═══ Text for analysis

If, Bluecon, you are really interested in 'factual info' I suggest you start with the most recent paper on the subject available as 3.6mb pdf here. Read it in cojunction with the discussion here.

It has really become rather embarrassing how the science community has turned into such a political quasi religious organization distorting the facts to push the AGW is caused by a tiny increase in the amount of CO2 theory, while turning a blind eye to any other explanation. They do this even as all the recording instruments are showing a slight cooling trend and the polar ice caps are greatly increasing in extent. If the cooling, which is likely a result of lower solar activity and is parallel to the decreased solar activity continues increasing, the AGW crowd will soon be hysterical since the sheople will not accept AGW when they are freezing their butts off.

This rather well describes the workings of the PRO AGW crowd.

"Wikipedia's zealots

The thought police at the supposedly independent site are fervently enforcing the climate orthodoxy"

══════
═══ Recorded data

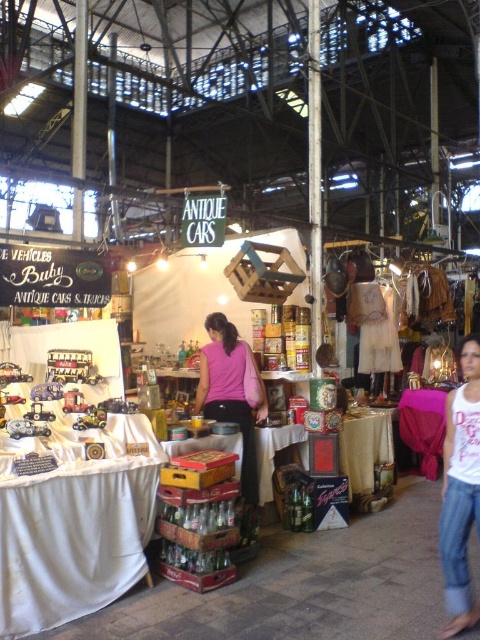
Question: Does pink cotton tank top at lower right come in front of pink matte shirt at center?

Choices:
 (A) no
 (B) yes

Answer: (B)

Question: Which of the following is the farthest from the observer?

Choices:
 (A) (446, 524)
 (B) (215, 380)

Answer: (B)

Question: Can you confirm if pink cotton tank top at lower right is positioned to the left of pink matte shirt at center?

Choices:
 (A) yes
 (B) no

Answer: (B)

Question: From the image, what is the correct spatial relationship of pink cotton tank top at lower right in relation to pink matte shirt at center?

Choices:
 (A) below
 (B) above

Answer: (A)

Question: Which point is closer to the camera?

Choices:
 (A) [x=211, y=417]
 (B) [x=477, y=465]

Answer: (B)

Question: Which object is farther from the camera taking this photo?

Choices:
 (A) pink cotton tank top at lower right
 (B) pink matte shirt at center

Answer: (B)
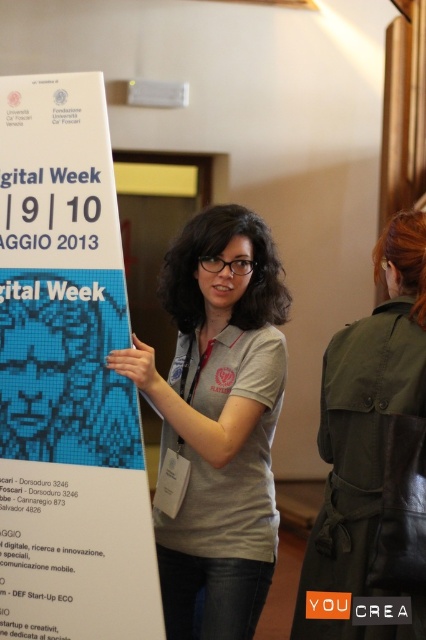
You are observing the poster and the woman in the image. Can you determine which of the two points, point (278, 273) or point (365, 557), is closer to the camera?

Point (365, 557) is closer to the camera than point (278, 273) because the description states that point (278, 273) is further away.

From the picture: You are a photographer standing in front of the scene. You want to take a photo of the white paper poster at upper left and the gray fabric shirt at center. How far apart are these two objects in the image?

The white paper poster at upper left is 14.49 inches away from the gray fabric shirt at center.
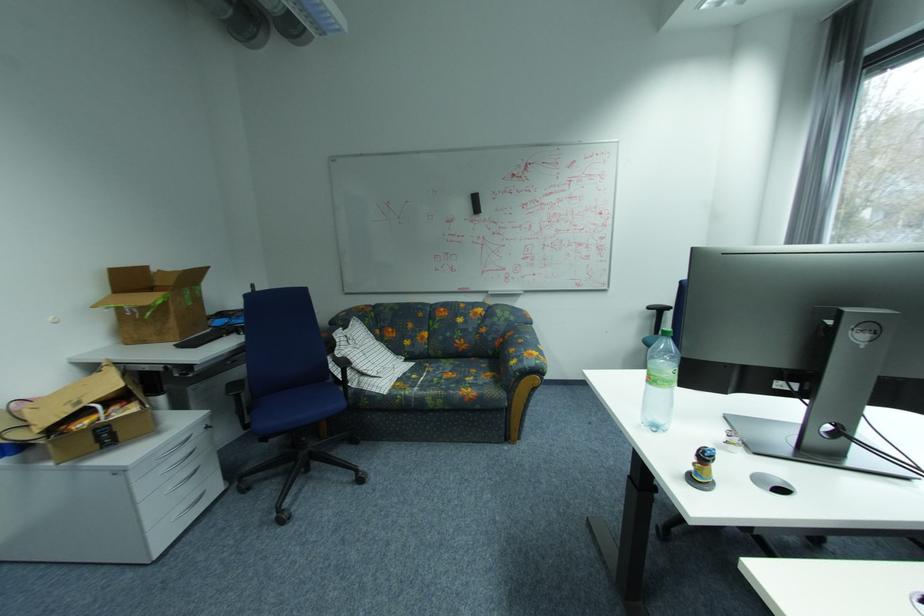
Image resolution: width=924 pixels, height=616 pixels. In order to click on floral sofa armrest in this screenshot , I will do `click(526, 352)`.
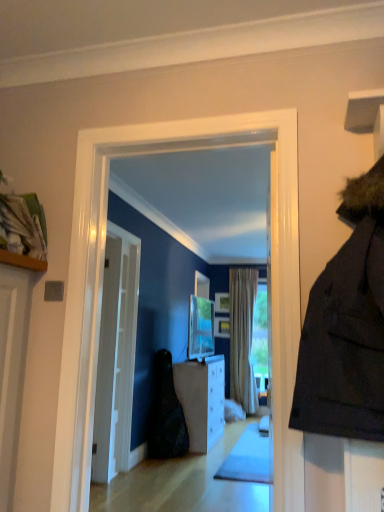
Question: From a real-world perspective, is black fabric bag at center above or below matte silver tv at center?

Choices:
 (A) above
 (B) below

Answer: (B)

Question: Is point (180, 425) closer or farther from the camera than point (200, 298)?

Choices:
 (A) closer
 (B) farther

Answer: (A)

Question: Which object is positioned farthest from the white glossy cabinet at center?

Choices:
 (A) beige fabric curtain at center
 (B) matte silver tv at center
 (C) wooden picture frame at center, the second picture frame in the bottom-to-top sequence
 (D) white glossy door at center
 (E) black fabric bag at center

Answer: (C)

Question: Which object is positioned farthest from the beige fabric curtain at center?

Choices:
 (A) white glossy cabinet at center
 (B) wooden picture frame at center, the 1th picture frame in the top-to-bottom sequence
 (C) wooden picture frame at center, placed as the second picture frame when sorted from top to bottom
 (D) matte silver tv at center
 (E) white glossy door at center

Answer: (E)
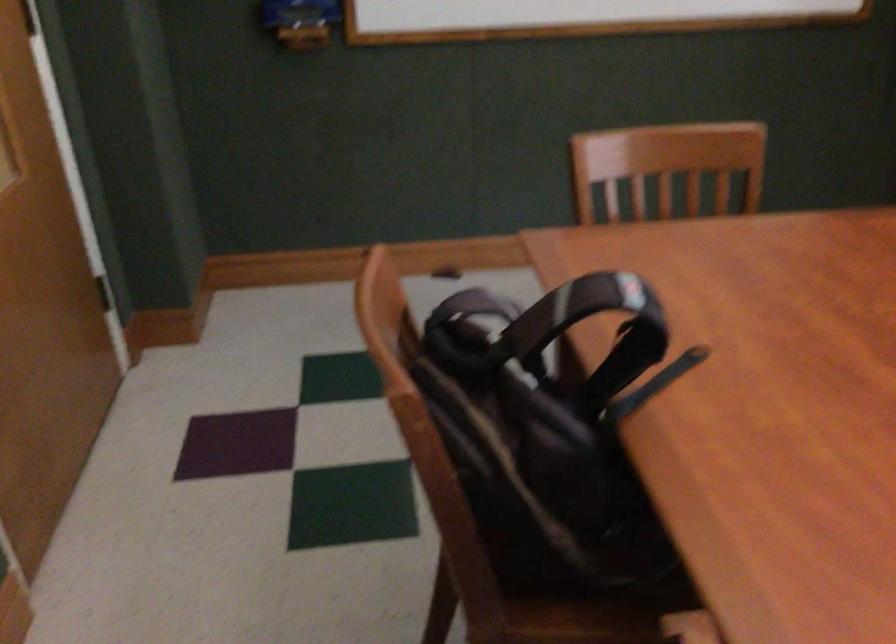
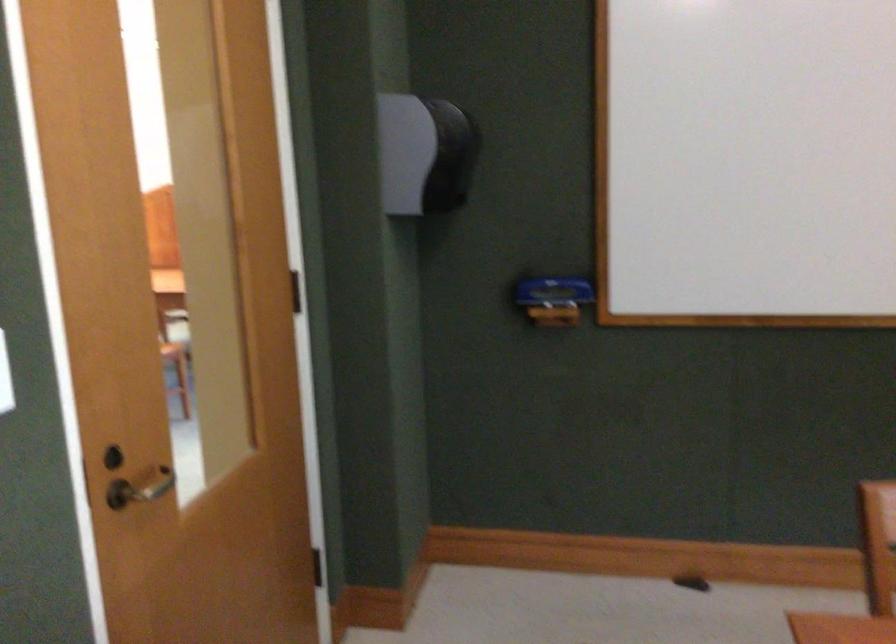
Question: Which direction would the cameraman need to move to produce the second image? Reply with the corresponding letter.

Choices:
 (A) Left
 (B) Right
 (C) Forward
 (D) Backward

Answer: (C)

══════
═══ Recorded data

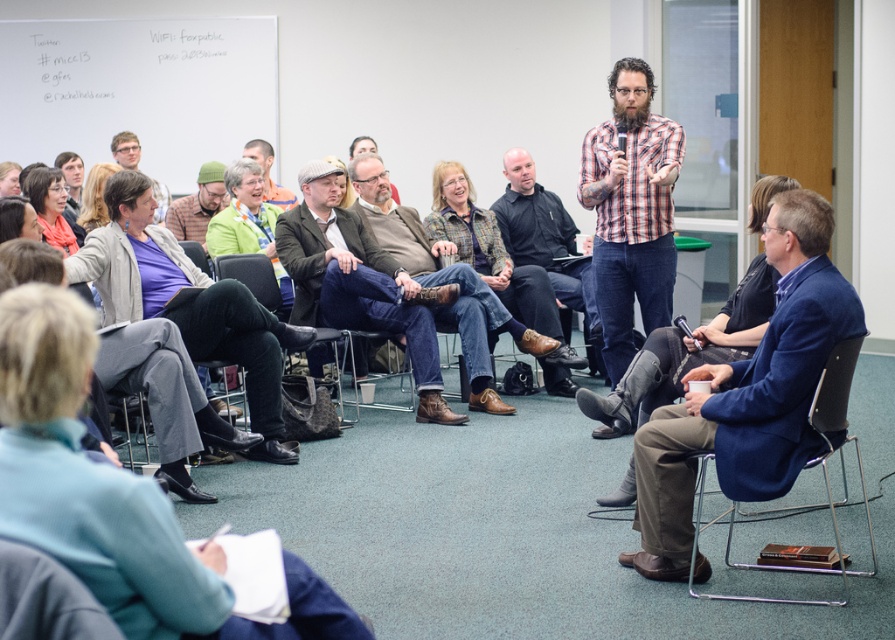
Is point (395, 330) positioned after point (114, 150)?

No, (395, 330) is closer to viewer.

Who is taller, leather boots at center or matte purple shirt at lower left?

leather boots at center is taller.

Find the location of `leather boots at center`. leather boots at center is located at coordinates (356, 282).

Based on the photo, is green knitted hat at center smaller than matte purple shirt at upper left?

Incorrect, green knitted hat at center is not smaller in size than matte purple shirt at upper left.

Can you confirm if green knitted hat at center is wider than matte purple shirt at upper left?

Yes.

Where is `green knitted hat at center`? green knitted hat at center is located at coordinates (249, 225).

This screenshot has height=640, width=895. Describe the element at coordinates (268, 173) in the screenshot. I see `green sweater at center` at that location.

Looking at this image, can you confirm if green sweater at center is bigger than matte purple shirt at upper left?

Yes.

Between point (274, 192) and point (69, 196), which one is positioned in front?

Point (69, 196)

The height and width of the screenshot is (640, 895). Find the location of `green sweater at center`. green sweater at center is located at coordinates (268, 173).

══════
═══ Recorded data

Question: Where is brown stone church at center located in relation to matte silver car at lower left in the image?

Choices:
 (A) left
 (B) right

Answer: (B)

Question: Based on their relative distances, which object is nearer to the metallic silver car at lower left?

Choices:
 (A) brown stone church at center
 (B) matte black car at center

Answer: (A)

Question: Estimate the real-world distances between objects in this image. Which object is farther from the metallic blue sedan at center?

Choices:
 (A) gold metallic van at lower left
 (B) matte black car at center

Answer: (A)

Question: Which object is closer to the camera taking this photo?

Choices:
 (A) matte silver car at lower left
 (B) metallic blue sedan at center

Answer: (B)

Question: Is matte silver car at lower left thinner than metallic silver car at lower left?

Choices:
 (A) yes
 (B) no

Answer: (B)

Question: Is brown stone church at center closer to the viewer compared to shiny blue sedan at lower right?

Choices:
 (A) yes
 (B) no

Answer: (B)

══════

- [Task to complete]
Extend the comment on climate science beyond its last sentence, keeping its argumentative tone.

- [Written reply]
"Tabletop, it turns out, has another name: Kim Dabelstein Petersen. She (or he?) is an editor at Wikipedia. What does she edit? Reams and reams of global warming pages. I started checking them. In every instance I checked, she defended those warning of catastrophe and deprecated those who believe the science is not settled. I investigated further. Others had tried to correct her interpretations and had the same experience as I -- no sooner did they make their corrections than she pounced, preventing Wikipedia readers from reading anyone's views but her own. When they protested plaintively, she wore them down and snuffed them out."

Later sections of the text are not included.